National security will nonetheless alter the terms of the export debate and give it a sharper political edge ahead of US midterm elections in November.

The opponents of gas exports are led by companies, notably Dow Chemical, that want cheap US gas as a feedstock. On Wednesday, a group of manufacturers called the Industrial Energy Consumers of America said that exporting gas was the wrong geopolitical solution: instead the US should export hydraulic fracturing technology to let others extract gas from their own shale.

Also opposed to gas exports are environmentalists, who say an increase in overseas sales would spur more gas production and potentially greater pollution.

The pro-export lobby is led by the oil and gas industry and its trade group the American Petroleum Institute, which says more exports would create more US jobs. This week it embraced the geopolitical role of gas, too. "Our LNG exports could significantly strengthen the global energy market against crisis and manipulation,” said Erik Milito, an API director.

Eastern European countries that depend on Russian gas are also urging the Obama administration and Congress to loosen restrictions.

The US gas price benchmark is roughly half the price in Europe and one-quarter of the price in Asia – and both the pro- and anti-export camps argue that their preferred option would keep American prices low

Lithuania gets all its natural gas from Russia and is building an LNG terminal where it would like to bring American LNG. Rolandas Kačinskas, deputy mission chief at its Washington embassy, says: "We had the urgency already. Events in Ukraine proved once again that we have to pursue this policy without further delay.”

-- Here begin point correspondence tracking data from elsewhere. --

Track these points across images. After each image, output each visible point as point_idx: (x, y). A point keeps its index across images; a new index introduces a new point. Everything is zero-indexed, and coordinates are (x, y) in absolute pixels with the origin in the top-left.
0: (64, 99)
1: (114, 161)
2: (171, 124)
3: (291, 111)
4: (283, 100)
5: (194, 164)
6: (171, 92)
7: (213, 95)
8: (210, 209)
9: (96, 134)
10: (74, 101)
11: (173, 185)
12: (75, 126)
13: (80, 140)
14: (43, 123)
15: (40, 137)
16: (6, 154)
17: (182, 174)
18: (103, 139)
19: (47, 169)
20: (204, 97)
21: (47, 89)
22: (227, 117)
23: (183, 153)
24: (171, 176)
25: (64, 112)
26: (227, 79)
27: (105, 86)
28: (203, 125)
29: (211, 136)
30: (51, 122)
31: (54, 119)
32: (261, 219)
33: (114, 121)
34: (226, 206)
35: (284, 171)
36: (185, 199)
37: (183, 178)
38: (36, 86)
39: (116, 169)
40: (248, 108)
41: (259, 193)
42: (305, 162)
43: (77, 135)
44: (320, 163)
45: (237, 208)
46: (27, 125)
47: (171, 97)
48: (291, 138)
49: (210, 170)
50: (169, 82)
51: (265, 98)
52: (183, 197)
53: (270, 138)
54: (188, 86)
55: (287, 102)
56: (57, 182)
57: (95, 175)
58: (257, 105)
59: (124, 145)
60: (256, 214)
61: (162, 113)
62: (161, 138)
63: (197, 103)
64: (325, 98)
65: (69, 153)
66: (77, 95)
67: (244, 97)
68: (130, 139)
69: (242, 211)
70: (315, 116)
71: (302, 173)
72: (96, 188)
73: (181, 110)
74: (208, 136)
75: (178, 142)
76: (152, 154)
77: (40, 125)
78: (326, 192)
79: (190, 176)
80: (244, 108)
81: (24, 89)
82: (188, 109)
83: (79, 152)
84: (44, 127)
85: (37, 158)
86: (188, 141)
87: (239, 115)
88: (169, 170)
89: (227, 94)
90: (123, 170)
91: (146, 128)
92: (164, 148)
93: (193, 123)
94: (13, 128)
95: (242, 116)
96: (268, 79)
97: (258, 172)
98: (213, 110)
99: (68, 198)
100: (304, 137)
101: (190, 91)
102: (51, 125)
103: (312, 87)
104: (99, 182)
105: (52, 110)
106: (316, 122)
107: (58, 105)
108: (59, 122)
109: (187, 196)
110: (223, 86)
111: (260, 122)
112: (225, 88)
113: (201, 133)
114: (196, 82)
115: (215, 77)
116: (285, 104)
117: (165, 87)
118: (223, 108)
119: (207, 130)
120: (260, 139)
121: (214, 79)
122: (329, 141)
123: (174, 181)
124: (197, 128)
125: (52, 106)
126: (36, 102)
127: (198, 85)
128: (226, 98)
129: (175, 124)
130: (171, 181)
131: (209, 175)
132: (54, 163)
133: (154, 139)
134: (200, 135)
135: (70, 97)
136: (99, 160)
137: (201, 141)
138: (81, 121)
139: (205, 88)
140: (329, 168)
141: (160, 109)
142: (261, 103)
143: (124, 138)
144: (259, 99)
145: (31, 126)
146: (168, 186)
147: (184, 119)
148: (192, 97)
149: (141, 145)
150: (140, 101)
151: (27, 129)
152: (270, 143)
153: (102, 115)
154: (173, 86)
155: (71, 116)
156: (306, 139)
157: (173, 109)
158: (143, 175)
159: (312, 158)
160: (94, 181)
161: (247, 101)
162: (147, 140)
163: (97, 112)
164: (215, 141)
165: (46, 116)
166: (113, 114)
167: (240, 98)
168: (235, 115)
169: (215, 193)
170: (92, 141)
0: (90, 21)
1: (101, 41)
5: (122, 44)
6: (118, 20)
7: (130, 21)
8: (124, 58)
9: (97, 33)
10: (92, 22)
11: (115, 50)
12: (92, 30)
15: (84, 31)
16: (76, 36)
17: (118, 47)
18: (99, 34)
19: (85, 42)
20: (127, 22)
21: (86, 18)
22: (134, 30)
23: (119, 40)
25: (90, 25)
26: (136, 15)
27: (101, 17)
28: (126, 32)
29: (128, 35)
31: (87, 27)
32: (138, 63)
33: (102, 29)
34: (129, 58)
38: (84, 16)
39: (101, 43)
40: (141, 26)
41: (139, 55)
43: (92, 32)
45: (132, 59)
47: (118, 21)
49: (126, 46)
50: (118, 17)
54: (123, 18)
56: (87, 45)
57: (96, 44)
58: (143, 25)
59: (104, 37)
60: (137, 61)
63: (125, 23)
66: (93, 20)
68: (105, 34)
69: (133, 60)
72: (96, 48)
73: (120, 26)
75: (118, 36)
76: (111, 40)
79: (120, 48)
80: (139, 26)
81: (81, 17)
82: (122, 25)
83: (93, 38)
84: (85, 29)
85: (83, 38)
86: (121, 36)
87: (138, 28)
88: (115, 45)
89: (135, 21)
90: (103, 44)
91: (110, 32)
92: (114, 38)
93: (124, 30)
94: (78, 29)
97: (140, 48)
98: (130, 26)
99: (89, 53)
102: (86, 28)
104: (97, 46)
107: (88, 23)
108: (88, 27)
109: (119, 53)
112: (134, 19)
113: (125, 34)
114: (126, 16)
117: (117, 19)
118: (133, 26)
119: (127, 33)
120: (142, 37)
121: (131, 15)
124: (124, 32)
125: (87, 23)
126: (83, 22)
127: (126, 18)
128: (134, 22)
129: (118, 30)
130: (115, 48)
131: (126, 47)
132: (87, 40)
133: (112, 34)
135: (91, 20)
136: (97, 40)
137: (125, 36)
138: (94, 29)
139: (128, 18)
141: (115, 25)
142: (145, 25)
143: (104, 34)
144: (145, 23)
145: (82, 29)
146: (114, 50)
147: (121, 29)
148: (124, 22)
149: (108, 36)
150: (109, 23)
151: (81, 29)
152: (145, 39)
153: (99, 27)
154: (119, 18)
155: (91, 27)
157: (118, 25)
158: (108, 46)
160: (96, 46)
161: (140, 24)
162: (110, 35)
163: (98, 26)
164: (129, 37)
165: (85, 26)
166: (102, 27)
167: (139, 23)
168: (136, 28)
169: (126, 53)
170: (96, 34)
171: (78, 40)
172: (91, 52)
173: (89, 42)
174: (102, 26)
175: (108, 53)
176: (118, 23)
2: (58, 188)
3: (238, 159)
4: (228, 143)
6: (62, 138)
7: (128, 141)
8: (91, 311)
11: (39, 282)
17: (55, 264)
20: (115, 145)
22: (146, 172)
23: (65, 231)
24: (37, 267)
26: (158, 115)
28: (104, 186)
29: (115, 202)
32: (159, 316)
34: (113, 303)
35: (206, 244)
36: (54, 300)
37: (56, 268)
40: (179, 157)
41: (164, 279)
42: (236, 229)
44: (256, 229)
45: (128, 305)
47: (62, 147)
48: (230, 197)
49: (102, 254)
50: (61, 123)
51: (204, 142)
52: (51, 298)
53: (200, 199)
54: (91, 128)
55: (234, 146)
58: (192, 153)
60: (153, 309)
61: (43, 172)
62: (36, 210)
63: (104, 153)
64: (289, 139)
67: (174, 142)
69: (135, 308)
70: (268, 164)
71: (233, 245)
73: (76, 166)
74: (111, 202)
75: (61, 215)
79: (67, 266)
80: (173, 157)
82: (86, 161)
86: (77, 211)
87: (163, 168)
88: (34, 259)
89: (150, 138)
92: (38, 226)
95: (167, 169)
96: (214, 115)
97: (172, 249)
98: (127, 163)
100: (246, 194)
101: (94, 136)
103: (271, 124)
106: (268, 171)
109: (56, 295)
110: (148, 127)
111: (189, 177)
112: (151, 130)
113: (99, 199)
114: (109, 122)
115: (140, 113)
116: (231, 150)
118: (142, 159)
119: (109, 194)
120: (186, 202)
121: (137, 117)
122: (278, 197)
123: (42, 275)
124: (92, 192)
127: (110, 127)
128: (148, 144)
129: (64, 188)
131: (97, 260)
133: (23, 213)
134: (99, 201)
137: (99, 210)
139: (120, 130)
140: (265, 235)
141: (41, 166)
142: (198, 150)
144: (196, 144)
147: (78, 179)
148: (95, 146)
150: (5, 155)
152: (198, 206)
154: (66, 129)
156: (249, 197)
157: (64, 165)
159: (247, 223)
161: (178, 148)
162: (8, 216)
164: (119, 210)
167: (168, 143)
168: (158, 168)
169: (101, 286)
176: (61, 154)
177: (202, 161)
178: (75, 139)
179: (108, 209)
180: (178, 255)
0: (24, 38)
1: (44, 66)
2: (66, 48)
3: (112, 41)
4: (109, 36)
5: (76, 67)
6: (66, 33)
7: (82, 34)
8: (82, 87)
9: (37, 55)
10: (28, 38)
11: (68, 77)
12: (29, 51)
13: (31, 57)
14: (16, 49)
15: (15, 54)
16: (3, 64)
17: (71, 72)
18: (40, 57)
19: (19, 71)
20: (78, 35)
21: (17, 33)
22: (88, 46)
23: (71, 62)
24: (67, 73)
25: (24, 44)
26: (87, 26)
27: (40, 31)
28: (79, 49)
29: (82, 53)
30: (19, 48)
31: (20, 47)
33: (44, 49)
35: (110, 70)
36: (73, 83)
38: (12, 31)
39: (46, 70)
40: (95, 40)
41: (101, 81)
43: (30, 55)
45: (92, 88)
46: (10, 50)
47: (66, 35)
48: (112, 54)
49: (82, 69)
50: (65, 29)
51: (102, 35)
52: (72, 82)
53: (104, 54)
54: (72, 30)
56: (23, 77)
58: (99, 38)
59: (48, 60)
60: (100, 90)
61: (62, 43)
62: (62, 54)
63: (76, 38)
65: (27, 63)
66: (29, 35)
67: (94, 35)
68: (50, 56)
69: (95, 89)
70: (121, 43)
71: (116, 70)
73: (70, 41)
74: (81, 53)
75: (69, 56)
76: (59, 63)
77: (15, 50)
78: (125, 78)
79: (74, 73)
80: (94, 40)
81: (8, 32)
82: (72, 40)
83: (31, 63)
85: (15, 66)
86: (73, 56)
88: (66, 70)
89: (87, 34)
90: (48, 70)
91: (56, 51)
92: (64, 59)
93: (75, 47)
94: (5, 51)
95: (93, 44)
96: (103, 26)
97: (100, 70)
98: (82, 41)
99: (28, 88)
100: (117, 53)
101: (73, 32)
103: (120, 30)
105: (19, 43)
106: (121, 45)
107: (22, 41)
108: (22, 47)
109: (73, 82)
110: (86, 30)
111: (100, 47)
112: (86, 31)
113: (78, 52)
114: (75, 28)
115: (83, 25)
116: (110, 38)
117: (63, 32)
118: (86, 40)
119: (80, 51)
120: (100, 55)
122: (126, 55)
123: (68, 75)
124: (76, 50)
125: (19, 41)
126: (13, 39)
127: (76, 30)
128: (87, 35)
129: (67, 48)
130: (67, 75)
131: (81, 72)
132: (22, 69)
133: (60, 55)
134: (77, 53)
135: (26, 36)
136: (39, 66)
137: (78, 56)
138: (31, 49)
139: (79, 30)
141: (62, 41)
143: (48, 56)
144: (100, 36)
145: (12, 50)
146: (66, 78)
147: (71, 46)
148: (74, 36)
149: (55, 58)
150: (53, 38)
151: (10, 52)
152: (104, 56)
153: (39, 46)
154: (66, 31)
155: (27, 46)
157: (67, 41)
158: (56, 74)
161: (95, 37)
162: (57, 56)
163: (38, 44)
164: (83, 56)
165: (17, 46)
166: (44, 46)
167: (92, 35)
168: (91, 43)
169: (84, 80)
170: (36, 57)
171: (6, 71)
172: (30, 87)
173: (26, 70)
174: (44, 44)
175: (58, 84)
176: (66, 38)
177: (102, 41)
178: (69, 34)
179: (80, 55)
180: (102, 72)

The politics of energy exports have as much to do with the geography of production and consumption as the Republican versus Democrat divide. Mark Udall, a Democratic senator from gas-producing Colorado, this week said the US should export his state’s natural gas to counter Russian aggression.

In states that consume more than they produce, politicians care about the effect of natural gas exports on the price that consumers pay for electricity and heating fuel.

The US gas price benchmark is roughly half the price in Europe and one-quarter of the price in Asia – and both the pro- and anti-export camps argue that their preferred option would keep American prices low.

Uncertainty over who is right has been a reason for politicians to avoid the issue. But Scott Lincicome of the Cato Institute, a free-market think-tank, says: "The Ukraine situation could provide impetus for politicians that didn’t really want to get into this in an election year to address it. They might be forced to.”